▸ DIRECTIVE A:
Transcribe the pressed plant sheet listing below line for line, without any changes, and leave the picture out.

▸ ARTICLE:
________________________

The customer rationalization and price deflation will linger into the third quarter some, Frank, so it's not quite finished yet, but certainly by late in that quarter, it should be behind us..
Okay. And obviously your margins are really strong from a historical perspective here and you called out some of the issues why.
Assuming sort of commodities stay favorable here which I don't really have any reason to doubt, I mean, is that a sustainable level? Would you look to maybe become a little more aggressive on the -- I mean, you did point out some of the promotional, but some factors are -- can you talk to just sort of the sustainability of those operating margins?.
Honestly, Frank, we're at the high end of what we talked about, of the mid to upper teens kind of segment of operating margin range. The sustainability is a challenge as we move forward given the declining kind of -- the lower input costs, so I'd say we're at the high end of that range..
Okay. And a final question for me and then I'll hop off. Just on the deli side of the flat out -- I mean, obviously you don't break it out anymore, but I was just wondering if you could talk about that area in particular.
Have you been able to work in other products that you can benefit from that particular acquisition or if there are any keyed up?.
Right at the moment, Frank, I wouldn't say we've really worked any other products into that space. It is a priority, though, as we think about both acquisition opportunities and longer term innovation, but nothing that is having a material impact at this point..
[Operator Instructions]. Your next question comes from the line of Eric Gottlieb of D.A. Davidson. Your line is open. .
First, I was wondering if we could break apart ingredients versus mix versus freight, how much of a benefit you received on each one..
The primary benefit is coming out of ingredients. I don't know that I can give you an exact breakdown, but the strong majority is that and then I think we'd follow it with mix benefit which is always a little hard to measure and then freight following up in third place..

________________________

▸ DATA SHOWN:
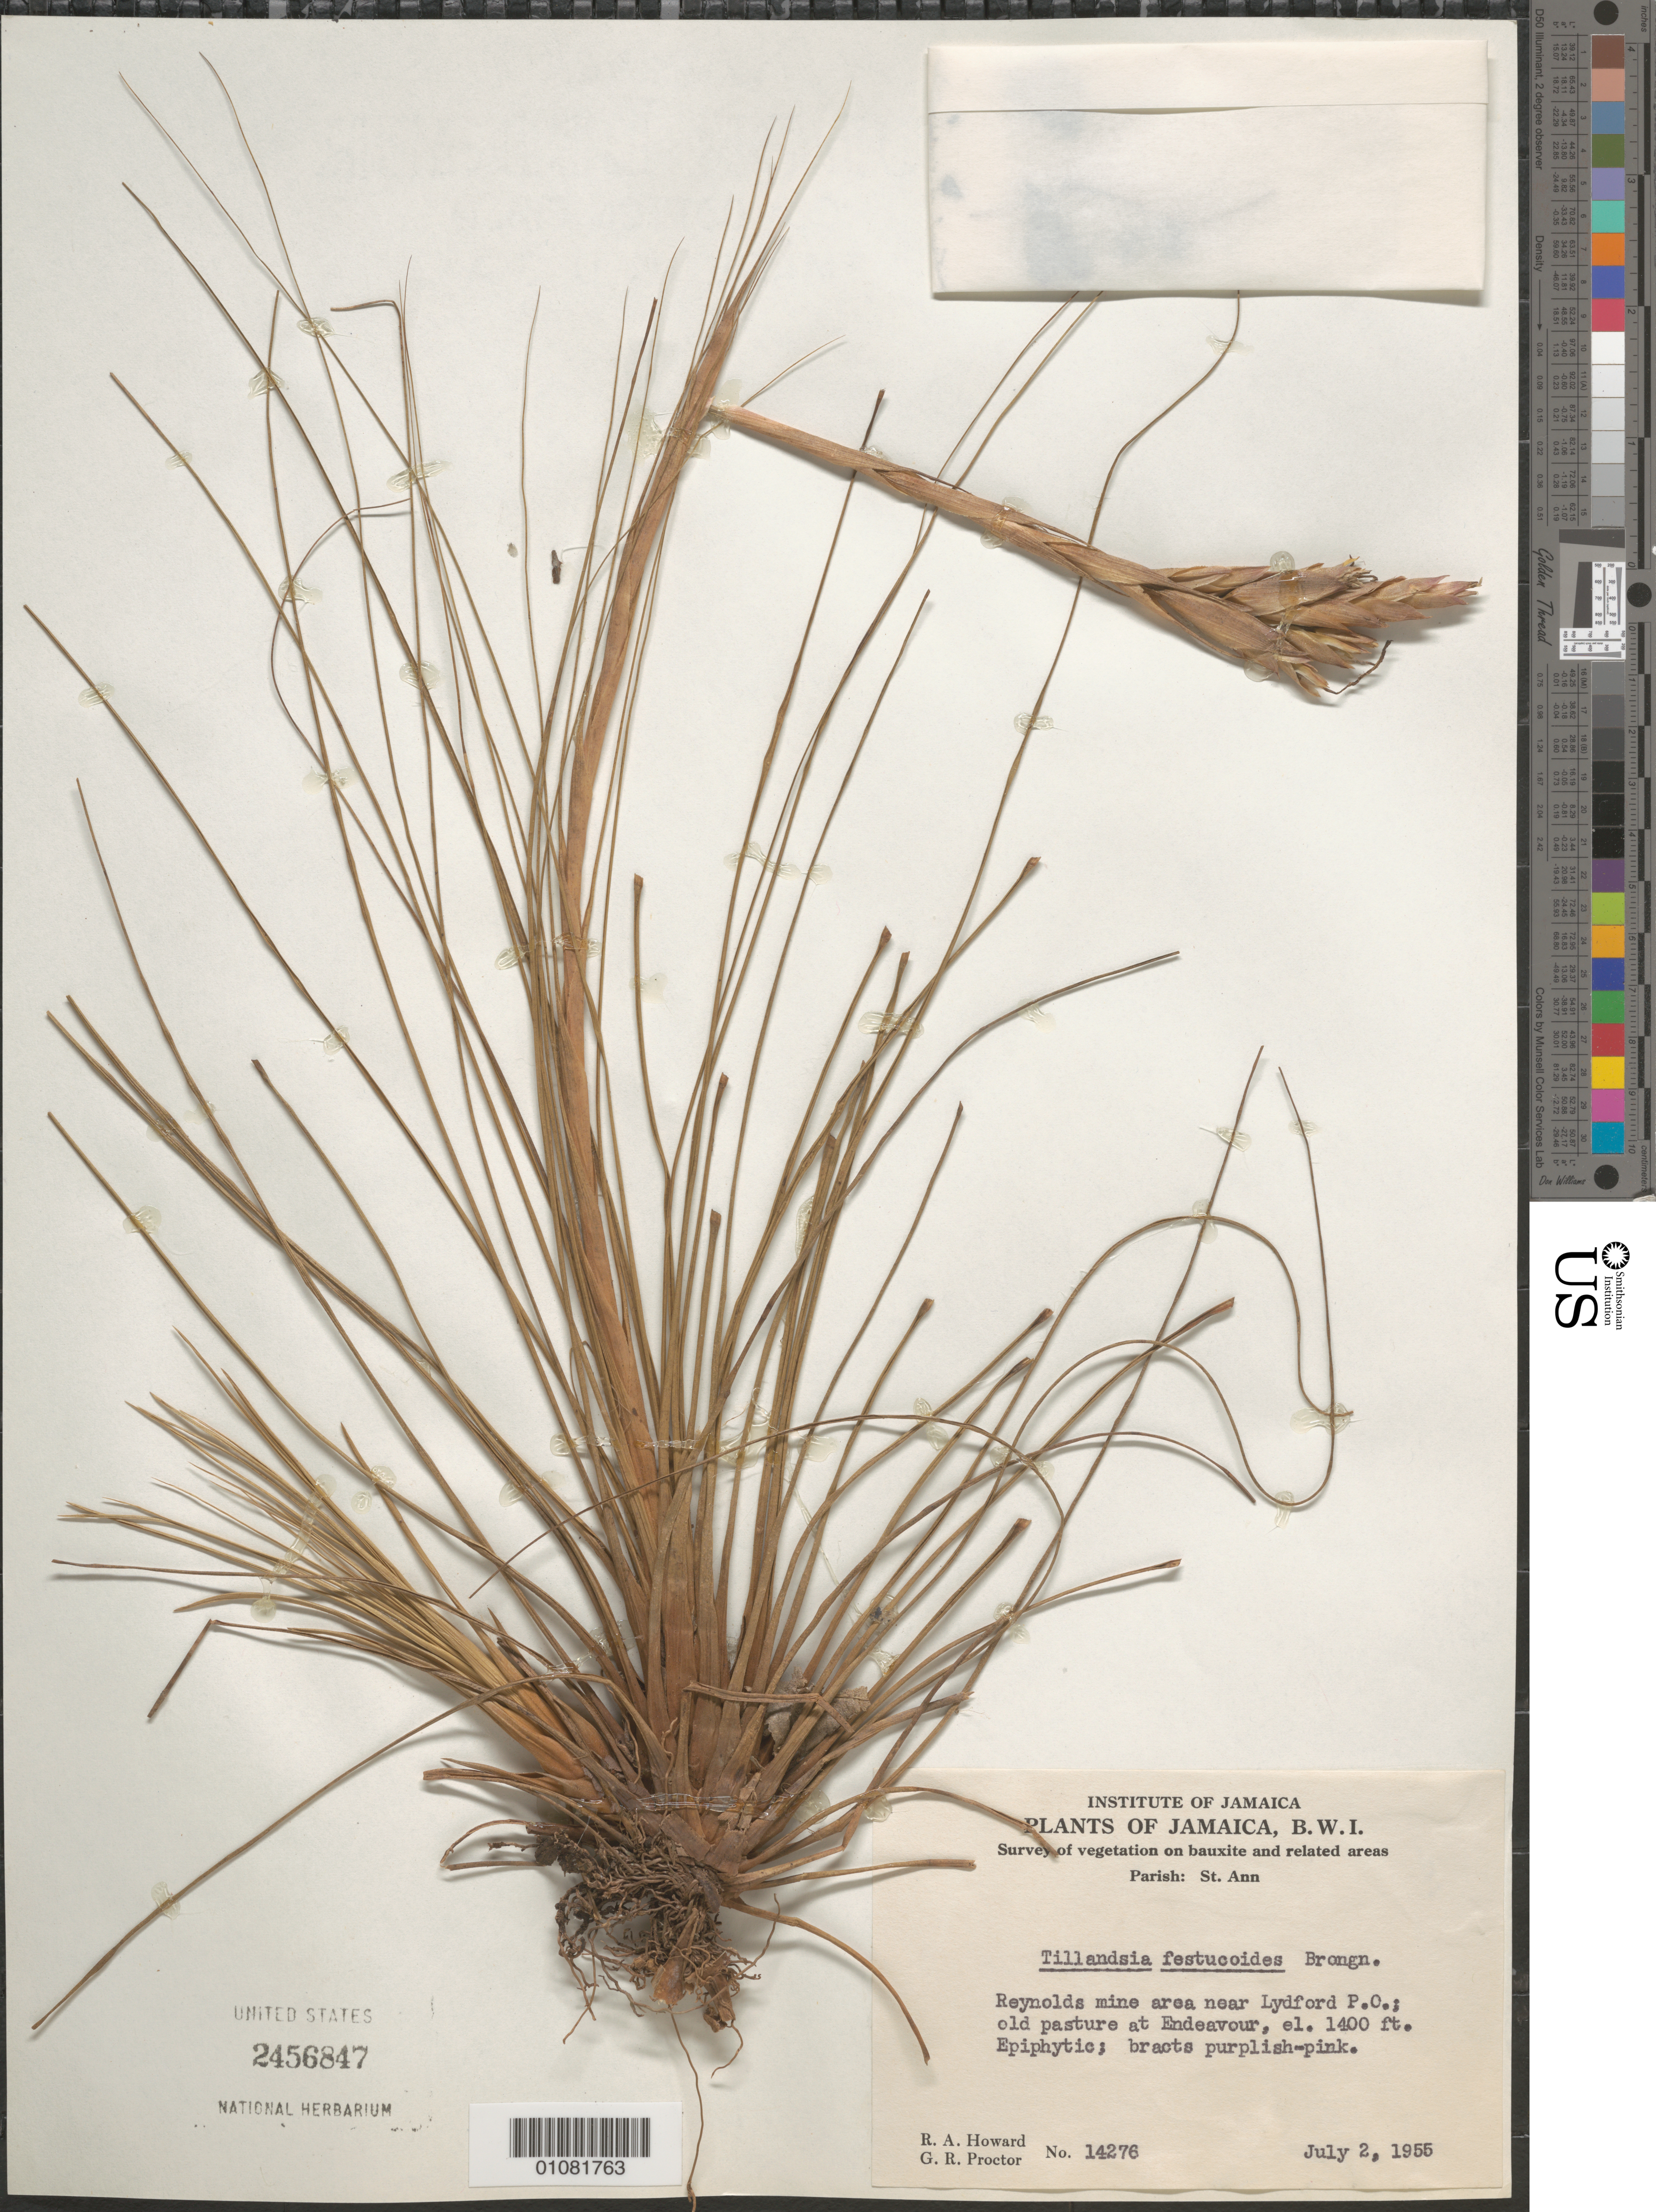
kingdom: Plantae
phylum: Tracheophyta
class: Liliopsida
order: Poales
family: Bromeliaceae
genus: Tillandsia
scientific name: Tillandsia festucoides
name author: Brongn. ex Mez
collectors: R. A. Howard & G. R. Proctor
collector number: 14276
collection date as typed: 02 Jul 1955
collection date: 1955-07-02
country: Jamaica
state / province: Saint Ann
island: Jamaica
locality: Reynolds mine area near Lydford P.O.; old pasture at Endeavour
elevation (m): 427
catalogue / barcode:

________________________

▸ DIRECTIVE B:
From the call transcript, list the sources of benefit that the answer to Eric Gottlieb's first question ranks, in the order it gives them.

▸ OUTPUT A:
kingdom: Plantae
phylum: Tracheophyta
class: Liliopsida
order: Poales
family: Bromeliaceae
genus: Tillandsia
scientific name: Tillandsia festucoides
name author: Brongn. ex Mez
collectors: R. A. Howard & G. R. Proctor
collector number: 14276
collection date as typed: 02 Jul 1955
collection date: 1955-07-02
country: Jamaica
state / province: Saint Ann
island: Jamaica
locality: Reynolds mine area near Lydford P.O.; old pasture at Endeavour
elevation (m): 427
catalogue / barcode:

▸ OUTPUT B:
1. Ingredients
2. Mix
3. Freight